Schon beim Betreten des Museums weht einem ein frischer Wind ins Gesicht. Hell belichtete Wände und eine lebhafte Atmosphäre führen geradeaus zu Erec Gellautz. Er trägt einen blauen Pullover mit Jeans kombiniert und wartet lässig auf wissbegierige Museumsgäste.
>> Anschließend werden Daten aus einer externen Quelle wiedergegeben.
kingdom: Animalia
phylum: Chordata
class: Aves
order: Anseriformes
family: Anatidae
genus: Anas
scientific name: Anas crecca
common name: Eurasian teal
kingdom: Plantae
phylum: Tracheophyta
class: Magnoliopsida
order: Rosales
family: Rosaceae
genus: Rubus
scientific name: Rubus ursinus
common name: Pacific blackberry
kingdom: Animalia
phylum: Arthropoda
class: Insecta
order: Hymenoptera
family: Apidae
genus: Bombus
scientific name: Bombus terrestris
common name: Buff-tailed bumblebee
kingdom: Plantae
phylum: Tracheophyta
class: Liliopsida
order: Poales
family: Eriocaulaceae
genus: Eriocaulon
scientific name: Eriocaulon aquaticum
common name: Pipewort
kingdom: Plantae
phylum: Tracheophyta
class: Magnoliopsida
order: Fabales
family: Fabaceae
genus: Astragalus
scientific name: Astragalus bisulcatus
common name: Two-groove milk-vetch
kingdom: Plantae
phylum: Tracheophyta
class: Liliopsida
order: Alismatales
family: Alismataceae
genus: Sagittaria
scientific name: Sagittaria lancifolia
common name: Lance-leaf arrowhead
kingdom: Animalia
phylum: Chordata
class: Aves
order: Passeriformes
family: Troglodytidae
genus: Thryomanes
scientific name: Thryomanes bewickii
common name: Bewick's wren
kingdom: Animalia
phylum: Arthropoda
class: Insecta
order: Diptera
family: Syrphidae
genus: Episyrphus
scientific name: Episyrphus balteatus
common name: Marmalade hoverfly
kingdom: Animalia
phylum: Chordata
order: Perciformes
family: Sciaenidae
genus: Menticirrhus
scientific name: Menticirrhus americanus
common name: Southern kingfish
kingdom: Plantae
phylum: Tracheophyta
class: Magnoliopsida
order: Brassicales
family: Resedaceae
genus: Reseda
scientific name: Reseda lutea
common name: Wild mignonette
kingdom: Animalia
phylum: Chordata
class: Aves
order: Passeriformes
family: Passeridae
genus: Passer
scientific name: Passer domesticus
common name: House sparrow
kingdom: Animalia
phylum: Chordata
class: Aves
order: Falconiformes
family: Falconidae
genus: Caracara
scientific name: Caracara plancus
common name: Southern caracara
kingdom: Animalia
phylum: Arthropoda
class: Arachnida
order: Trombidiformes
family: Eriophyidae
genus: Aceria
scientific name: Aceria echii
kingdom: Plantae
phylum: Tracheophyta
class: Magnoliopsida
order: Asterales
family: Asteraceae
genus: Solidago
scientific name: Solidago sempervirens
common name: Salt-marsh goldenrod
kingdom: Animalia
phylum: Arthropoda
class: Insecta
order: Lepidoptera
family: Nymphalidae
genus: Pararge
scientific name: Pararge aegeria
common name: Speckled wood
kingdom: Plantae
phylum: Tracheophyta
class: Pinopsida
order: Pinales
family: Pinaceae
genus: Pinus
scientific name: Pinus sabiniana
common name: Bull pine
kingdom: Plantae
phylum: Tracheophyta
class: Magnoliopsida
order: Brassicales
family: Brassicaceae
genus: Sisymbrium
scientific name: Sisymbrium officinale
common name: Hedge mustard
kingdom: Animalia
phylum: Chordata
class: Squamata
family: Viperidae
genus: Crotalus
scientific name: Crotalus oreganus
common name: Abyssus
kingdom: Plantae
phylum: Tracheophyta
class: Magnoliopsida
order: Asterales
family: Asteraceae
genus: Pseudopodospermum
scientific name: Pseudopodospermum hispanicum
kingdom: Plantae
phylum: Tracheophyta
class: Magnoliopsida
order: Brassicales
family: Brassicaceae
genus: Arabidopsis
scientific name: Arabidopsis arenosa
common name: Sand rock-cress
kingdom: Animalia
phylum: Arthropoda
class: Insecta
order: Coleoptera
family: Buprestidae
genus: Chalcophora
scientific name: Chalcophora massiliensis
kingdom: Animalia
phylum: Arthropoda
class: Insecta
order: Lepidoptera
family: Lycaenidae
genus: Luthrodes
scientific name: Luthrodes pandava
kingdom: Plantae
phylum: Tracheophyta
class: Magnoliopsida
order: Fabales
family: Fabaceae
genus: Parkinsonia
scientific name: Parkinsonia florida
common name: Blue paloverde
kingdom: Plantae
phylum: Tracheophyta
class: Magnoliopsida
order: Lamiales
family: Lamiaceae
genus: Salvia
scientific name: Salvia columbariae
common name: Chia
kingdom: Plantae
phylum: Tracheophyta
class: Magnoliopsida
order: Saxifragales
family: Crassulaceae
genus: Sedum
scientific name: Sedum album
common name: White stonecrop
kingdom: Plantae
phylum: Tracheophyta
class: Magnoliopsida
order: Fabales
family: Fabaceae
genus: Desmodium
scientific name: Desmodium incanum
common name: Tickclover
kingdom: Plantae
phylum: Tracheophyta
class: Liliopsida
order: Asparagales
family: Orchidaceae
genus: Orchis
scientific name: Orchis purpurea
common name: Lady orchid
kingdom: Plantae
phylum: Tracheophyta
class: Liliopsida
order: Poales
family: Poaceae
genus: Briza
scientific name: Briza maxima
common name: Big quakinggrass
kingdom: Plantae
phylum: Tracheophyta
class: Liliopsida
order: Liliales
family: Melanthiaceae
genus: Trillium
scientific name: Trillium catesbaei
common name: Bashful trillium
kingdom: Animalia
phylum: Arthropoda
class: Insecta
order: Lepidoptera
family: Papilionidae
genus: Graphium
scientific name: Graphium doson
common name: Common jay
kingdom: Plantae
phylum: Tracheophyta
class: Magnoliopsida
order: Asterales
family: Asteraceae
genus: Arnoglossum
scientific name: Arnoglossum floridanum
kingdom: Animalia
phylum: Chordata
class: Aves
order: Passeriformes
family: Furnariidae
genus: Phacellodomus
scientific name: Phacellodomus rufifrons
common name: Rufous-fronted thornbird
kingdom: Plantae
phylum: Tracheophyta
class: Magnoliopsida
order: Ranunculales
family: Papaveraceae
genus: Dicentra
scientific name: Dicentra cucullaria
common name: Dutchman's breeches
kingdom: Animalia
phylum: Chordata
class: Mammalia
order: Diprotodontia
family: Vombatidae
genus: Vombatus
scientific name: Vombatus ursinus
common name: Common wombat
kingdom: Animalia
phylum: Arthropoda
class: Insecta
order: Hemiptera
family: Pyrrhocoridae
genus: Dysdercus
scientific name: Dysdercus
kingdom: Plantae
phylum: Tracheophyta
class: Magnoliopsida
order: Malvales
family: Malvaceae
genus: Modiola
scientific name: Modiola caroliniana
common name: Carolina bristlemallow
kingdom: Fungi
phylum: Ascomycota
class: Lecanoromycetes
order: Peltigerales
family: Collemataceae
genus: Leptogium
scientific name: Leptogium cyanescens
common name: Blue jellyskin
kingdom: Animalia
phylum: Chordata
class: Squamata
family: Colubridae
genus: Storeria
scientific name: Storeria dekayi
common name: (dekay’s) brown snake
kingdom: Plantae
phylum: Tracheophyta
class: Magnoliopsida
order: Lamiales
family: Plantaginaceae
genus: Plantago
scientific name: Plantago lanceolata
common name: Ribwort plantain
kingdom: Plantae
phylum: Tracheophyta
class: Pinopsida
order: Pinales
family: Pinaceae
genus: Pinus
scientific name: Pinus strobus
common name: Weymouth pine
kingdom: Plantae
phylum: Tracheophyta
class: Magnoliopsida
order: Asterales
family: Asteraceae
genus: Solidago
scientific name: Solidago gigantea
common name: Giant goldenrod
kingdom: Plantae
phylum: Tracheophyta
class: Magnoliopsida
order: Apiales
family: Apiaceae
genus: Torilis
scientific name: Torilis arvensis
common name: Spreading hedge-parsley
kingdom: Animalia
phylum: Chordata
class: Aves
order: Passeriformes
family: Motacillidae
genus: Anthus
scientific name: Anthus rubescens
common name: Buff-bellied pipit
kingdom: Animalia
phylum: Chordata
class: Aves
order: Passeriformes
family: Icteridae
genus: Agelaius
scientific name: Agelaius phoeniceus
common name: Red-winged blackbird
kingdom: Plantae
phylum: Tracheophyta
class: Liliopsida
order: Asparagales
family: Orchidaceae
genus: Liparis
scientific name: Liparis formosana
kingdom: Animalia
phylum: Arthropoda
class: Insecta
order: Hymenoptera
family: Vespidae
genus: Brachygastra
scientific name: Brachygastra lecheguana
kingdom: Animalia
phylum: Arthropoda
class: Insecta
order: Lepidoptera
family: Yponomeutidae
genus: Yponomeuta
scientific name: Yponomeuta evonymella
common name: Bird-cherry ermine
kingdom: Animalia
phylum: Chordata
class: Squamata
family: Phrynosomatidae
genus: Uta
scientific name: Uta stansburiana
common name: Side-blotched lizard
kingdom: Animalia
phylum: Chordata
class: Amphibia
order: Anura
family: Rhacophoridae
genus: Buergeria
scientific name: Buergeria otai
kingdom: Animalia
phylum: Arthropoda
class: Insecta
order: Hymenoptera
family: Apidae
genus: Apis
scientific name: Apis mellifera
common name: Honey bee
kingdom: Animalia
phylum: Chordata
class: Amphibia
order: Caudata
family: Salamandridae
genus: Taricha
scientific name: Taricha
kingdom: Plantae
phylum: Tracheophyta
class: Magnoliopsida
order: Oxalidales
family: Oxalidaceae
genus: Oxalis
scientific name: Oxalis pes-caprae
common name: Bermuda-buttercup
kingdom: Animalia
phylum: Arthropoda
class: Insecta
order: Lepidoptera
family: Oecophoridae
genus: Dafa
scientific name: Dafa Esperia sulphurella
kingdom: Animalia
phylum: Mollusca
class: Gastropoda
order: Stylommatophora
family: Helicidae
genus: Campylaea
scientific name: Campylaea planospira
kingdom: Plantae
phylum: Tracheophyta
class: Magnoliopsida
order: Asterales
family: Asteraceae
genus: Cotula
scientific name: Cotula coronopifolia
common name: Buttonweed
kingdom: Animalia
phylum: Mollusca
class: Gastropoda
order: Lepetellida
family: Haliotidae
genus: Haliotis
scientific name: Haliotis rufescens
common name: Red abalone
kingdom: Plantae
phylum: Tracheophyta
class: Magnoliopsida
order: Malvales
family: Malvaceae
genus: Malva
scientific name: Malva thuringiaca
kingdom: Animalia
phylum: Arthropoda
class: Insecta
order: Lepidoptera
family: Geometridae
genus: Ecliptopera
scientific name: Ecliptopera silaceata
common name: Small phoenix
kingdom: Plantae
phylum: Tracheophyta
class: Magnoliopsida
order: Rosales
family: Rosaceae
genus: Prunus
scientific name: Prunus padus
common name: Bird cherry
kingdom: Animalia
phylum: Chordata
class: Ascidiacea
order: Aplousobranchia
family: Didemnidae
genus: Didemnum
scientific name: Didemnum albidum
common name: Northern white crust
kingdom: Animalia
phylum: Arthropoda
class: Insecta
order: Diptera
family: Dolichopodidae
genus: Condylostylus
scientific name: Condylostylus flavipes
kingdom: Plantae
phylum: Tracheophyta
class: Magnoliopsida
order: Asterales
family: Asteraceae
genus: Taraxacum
Neben Sammlungen von Andy Warhol, Picasso und Haubrich stellt das Museum Ludwig monatlich Künstler vor. Momentan unterstützen sie den jungen Deutschen Andreas Fischer und seine bis Ende März laufende Ausstellung „Your time is my Rolex". Sie gibt humorvoll und kritisch Aktionen von Maschinen wieder, die aus Alltagsgegenständen vom Künstler zusammengebaut wurden. „In der Ausstellung gibt es eine Konstruktion einer Flagge, die verzweifelt versucht eine acht zu wehen, es will aber einfach nicht funktionieren. Das spricht uns an, denn heutzutage vertrauen wir fast blind auf die Technik. Man sollte sich Fragen, ob das gut ist", findet Erec. Fischers erste große Ausstellung begeistert den jungen Kunstgeschichtsstudenten. Das Publikum sei nicht mehr so international wie noch vor ein paar Wochen bei Hockney, jedoch lohne sie sich mindestens genauso.
Das Museum Ludwig bietet außerdem poetische Themen und die allzeit beliebte Pop-Art. Ein Treffpunkt für alt und jung - klassisch und modern. Jugendliche rufen im Vorbeigehen: „Wir müssen als erstes ins Erdgeschoss zur Pop-Art!". Ein älteres Ehepaar hingegen bestaunt Dokumente einer Freundschaftsbeziehung zwischen den Künstlern Man Ray und Fritz Gruber.
„Der Job macht mir Spaß und ist eine gut Ergänzung zum Studium", sagt Erec zufrieden. „Es ist hier sehr lebendig." Ein leichtes Schmunzeln fährt über seine Lippen, als der Student sich an die Situation erinnert, in der ein Tourist mit seinem Fahrrad in die Lobby des Museums fuhr. Da sie einen Durchgang von der Altstadt zum Dom bildet, ermöglicht es ein leichtes Eindringen durch die automatischen Schiebetüren. Nach ein paar Runden um die Kasse fuhr er schließlich wieder davon.
Erneut läutet die größte freischwingende Glocke der Welt. Die Domuhr zeigt nun den internationalen Gästen die Stunde 14 an.